CS766 Final Project

Automatic Photo Augmentation from a Single Image

This project turns a single photo into a fully automatic editing workflow. The system identifies the main subject, estimates depth, adjusts composition with an adaptive crop, and applies lightweight style enhancement without requiring manual retouching.

Team Jiapeng Zeng, Heyan Zhang, Lanxi Zhang
Course University of Wisconsin-Madison, CS766
Project Focus Subject emphasis, smart crop, and automatic photo augmentation

Overview

Many photos fail not because the scene is bad, but because the chosen framing, focus, or style does not match the subject a user actually cares about. Our proposal reframes the task as perceptual post-capture optimization: automatically identify the most important region, emphasize it, and render a more intentional image.

We frame the task as perceptual post-capture optimization: detect the visually important region, organize the composition around it, and render a stronger final image automatically.

  • Input: one RGB photograph
  • Automatic subject emphasis: depth, contrast, saturation, and center priors
  • Composition adjustment: adaptive crop guided by subject placement
  • Output: a refocused and photo-enhanced image with clearer visual hierarchy

Pipeline

The demo pipeline below shows the full CS766 flow from the original photo to the final augmented result.

CS766 pipeline diagram
1

Depth Estimation

We estimate monocular depth with Depth Anything V2 when the environment supports it, and fall back to a heuristic pseudo-depth prior when local torch and torchvision versions are mismatched.

Robust demo path
2

Automatic Subject Prior

We combine near-depth preference, local contrast, saturation, edge strength, and a soft center bias to infer which region is most likely to be the intended subject.

No manual click required
3

Adaptive Focus and Crop

The subject prior drives automatic focus distance estimation and a crop box that tries to keep the subject comfortably framed while improving balance.

Composition aware
4

Style Enhancement

We apply lightweight local contrast, color, and detail enhancement, with stronger sharpening concentrated around the automatically selected subject.

Presentation ready

Method Details

Depth and Geometry

Dense depth estimation gives us a rough geometric layout. We smooth and remap the depth field before using it for focus simulation and subject ranking.

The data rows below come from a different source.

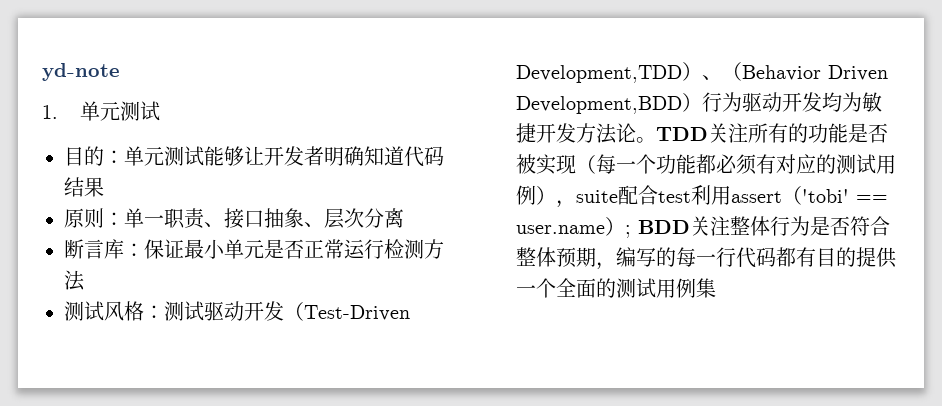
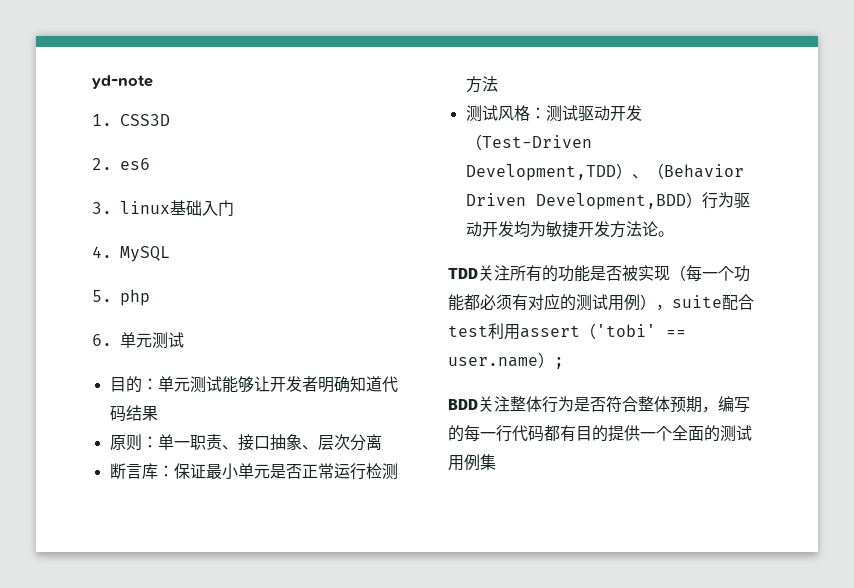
(58, 112) none -> [120,114,170,126] [92,158,150,170] [92,200,234,216] [92,246,170,262] [92,289,150,306] [92,334,112,346] CSS3D // 2. es6 // 3. linux基础入门 // 4. MySQL // 5. php // 6.
(656, 140) none -> (674, 234) //
(631, 231) none -> (564, 363) //

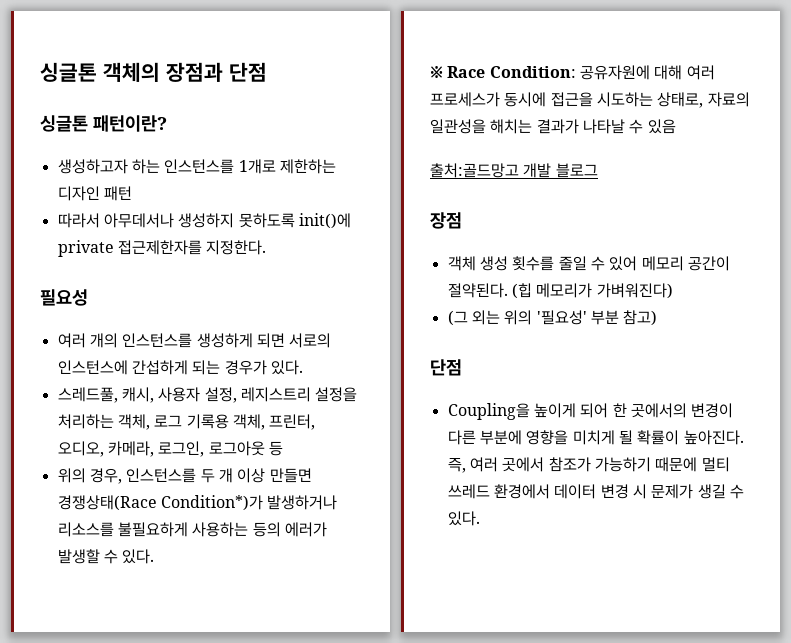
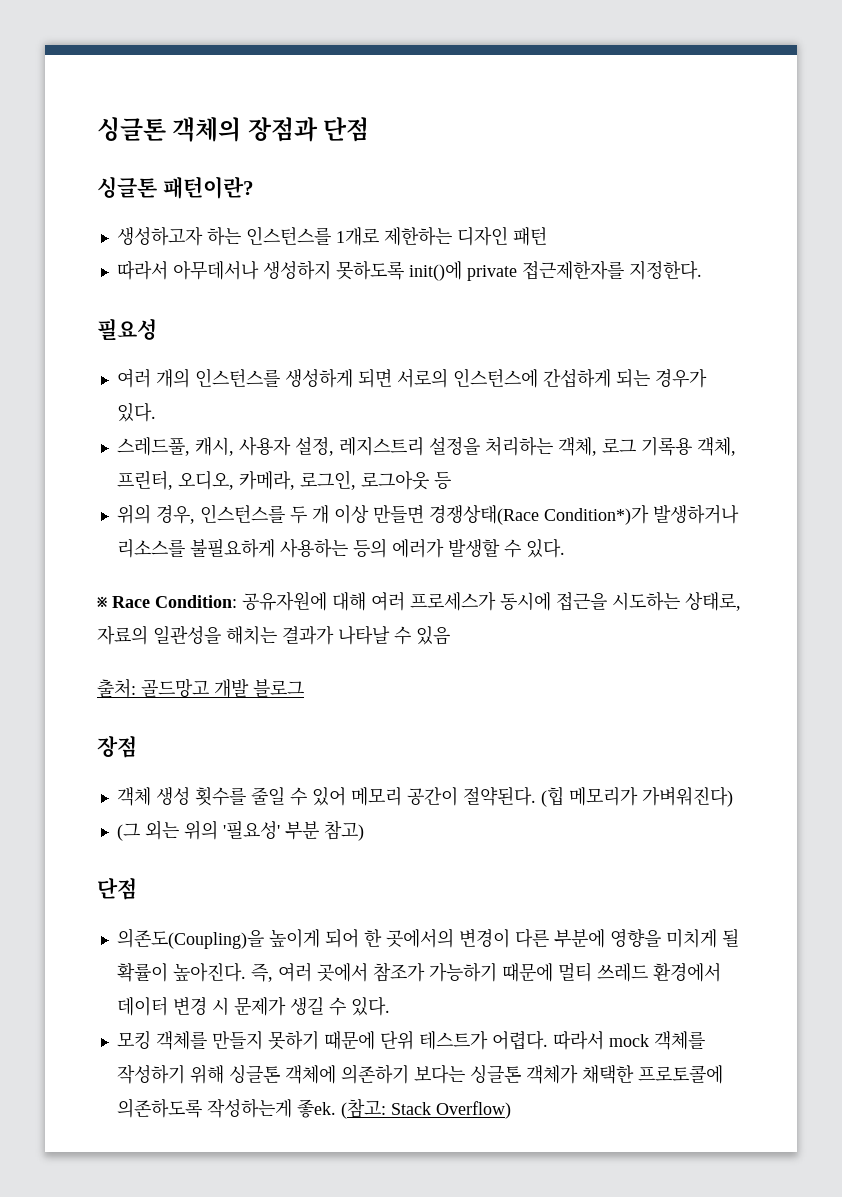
[430,163,519,178] 출처:골드망고 -> [97,678,209,698] 출처: 골드망고
[447,403,530,420] Coupling을 -> [116,928,264,949] 의존도(Coupling)을
(480, 518) none -> [116,1030,705,1050] [116,1064,723,1084] [116,1098,511,1119] // 모킹 객체를 만들지 못하기 때문에 단위 테스트가 어렵다. 따라서 mock 객체를 작성하기 위해 싱글톤 객체에 의존하기 보다는 싱글톤 객체가 채택한 프로토콜에 의존하도록 작성하는게 좋ek. (참고: Stack Overflow)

Depth method visualization

Depth-Aware Rendering

We compute a Circle of Confusion map and blend multiple blur layers to produce depth-aware focus effects that strengthen subject separation before the final enhancement step.

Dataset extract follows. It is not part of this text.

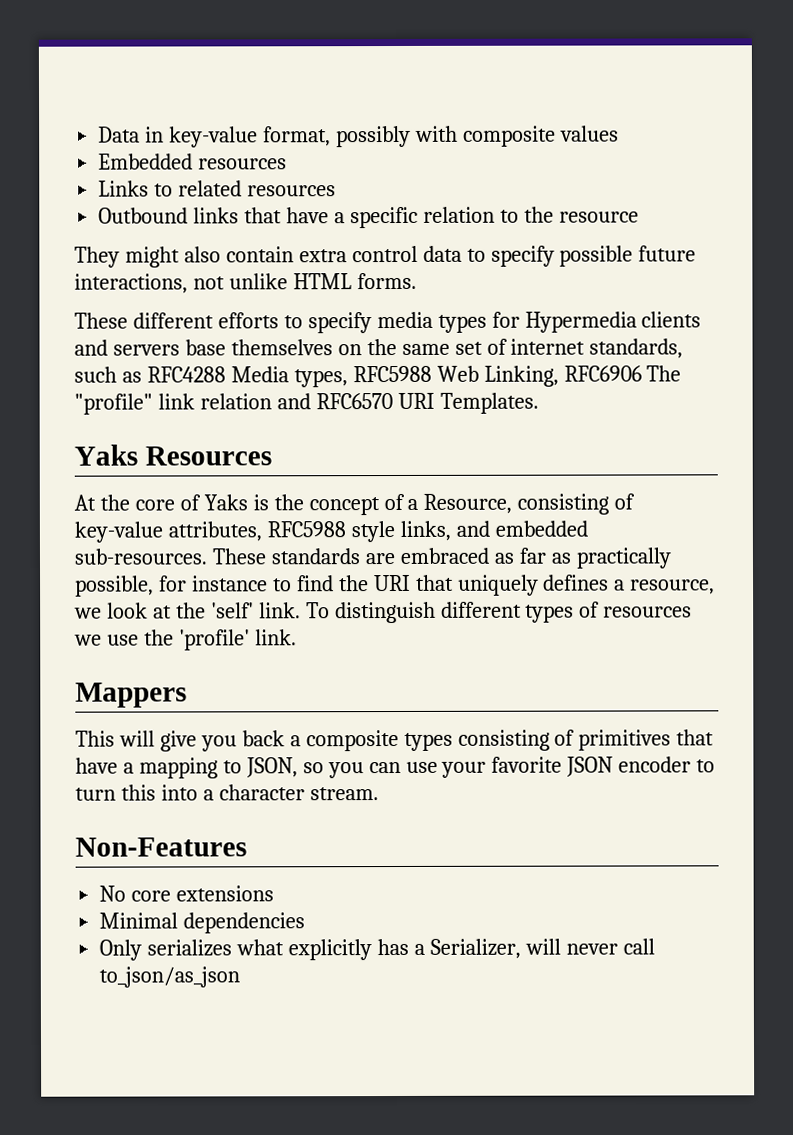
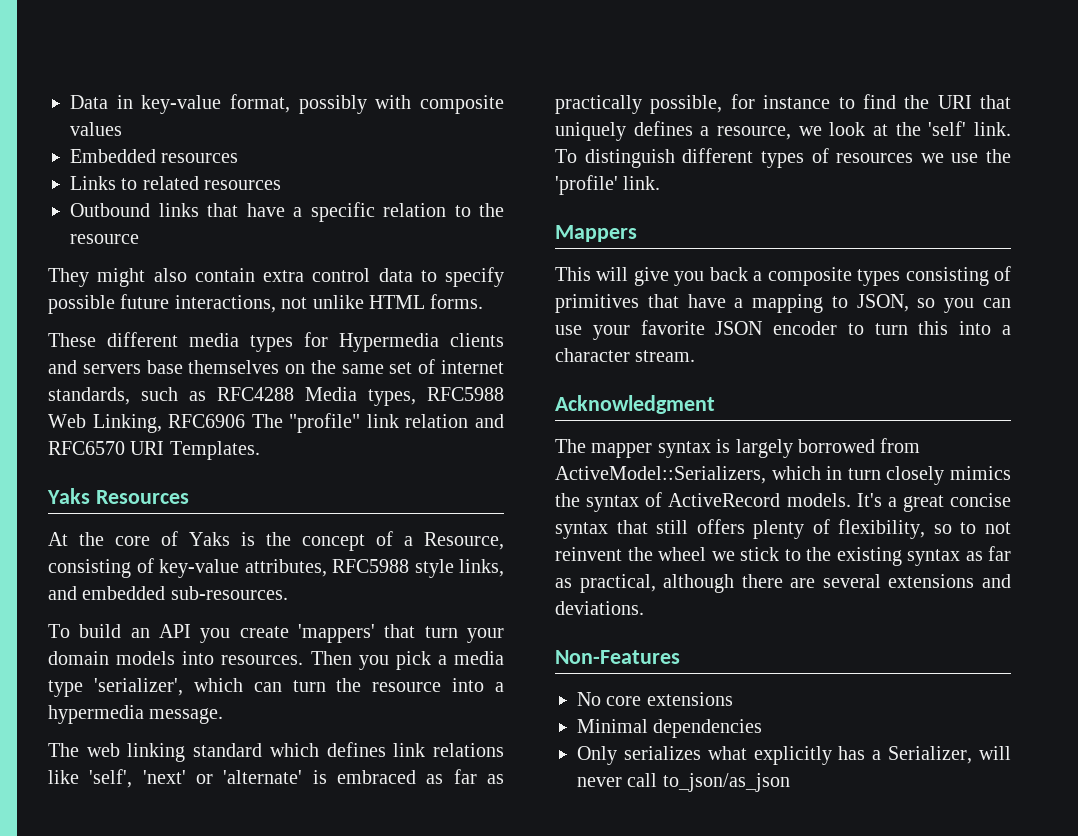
[217,312,372,334] efforts to specify -> (178, 339) none
[211,548,395,565] These standards are -> [48,624,504,643] [48,651,504,670] [48,678,504,697] [48,705,224,724] [48,742,505,762] [48,769,327,788] // To build an API you create 'mappers' that turn your domain models into resources. Then you pick a media type 'serializer', which can turn the resource into a hypermedia message. // The web linking standard which defines link relations like 'self', 'next' or 'alternate' is
(379, 794) none -> [555,395,715,414] [555,438,921,458] [555,466,1012,485] [555,492,1011,512] [555,519,1011,539] [555,546,1011,566] [555,574,1011,593] [555,601,644,615] // Acknowledgment // The mapper syntax is largely borrowed from ActiveModel::Serializers, which in turn closely mimics the syntax of ActiveRecord models. It's a great concise syntax that still offers plenty of flexibility, so to not reinvent the wheel we stick to the existing syntax as far as practical, although there are several extensions and deviations.

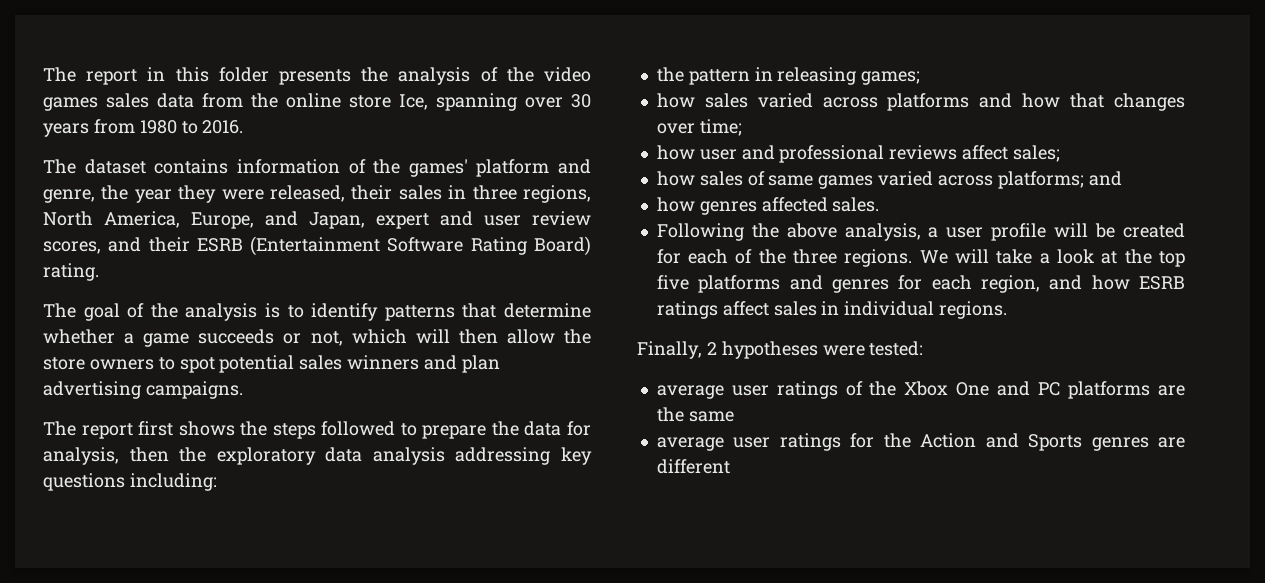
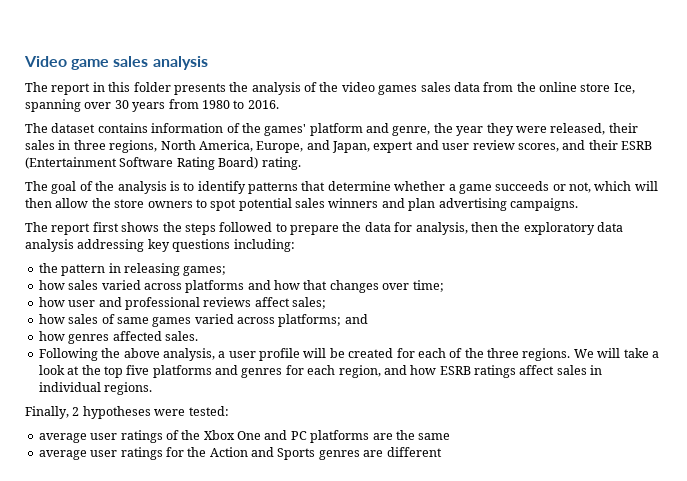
(43, 74) none -> [24,56,208,70] Video game sales analysis //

Refocus method visualization

Automatic Augmentation

The detected subject prior drives a crop and enhancement pass that directly improves framing, emphasis, and presentation quality in the final image.

Automatic augmentation summary

Interactive Results

These examples compare the input photo, depth-aware rendering outputs, and the final automatic augmentation stage.

Original vs. Depth Prior

Drag the handle to compare the input photograph against the estimated depth visualization.

Original image
Depth map
Original Depth prior

Original vs. Refocused

This component uses the estimated focus distance and depth map to synthesize a shallower depth of field.

Original image
Refocused image
Original Refocused

CoC Visualization

The Circle of Confusion map highlights where the renderer assigns stronger blur.

CoC map

Automatic Augmentation Result

The left image is the adaptive crop before enhancement. The right image is the final augmented result.

Adaptive crop original
Automatic augmentation output
Adaptive crop Final augment

Subject Prior and Crop

The overlay shows the saliency prior, the detected subject box, and the crop selected for final enhancement.

Automatic subject overlay

Summary Strip

Automatic augmentation summary strip

Depth-of-Field Sweep Across Apertures

These samples show how the renderer responds when the aperture changes.

Automatic Focus Sweep

This animation now shows two synchronized views: the current focus render on the left and the final augmented result on the right, so the change in focus and the enhancement pass are both visible.

Focus sweep animation

Implementation

Core Components

  • Depth Anything V2 or pseudo-depth fallback for robust demo execution
  • Depth-aware Circle of Confusion renderer for controllable focus effects
  • Automatic subject saliency from depth, contrast, saturation, and center priors
  • Adaptive crop and subject-aware enhancement for final photo augmentation

Command Examples

python CS766_Project/CS766_AutoPhoto_Core/auto_augment.py Image_Folder/pic-24.jpg --output-dir Auto_Augment_Results python CS766_Project/CS766_AutoPhoto_Webpage/prepare_webpage_images.py Image_Folder/pic-24.jpg --output-dir CS766_Project/CS766_AutoPhoto_Webpage/webpage_images python CS766_Project/CS766_AutoPhoto_Webpage/update_html_paths.py webpage_images

Film Style Presets

Beyond depth-of-field simulation, the pipeline supports personalised colour grading inspired by classic film stocks and cinematic looks. Each preset adjusts tone curves, saturation, shadow and highlight tints, spatially-correlated film grain, and a subject-anchored vignette — all applied after the subject-aware augmentation stage so the look is consistent regardless of composition.

Challenges and Next Steps

Current Challenges

  • Monocular depth still introduces edge errors around thin structures and cluttered scenes.
  • The subject heuristic is effective for demos, but it is not yet learned end-to-end from user preference data.
  • Automatic cropping can fail on unusual compositions where the intended subject is not the most salient region.

Future Work

  • Train a learned importance predictor for subject emphasis rather than using heuristics alone.
  • Add multiple target aspect ratios and platform-specific crop presets.
  • Introduce stronger style controls so users can choose portrait, editorial, or cinematic output modes.
  • Connect the pipeline to a simple web upload interface for live demos.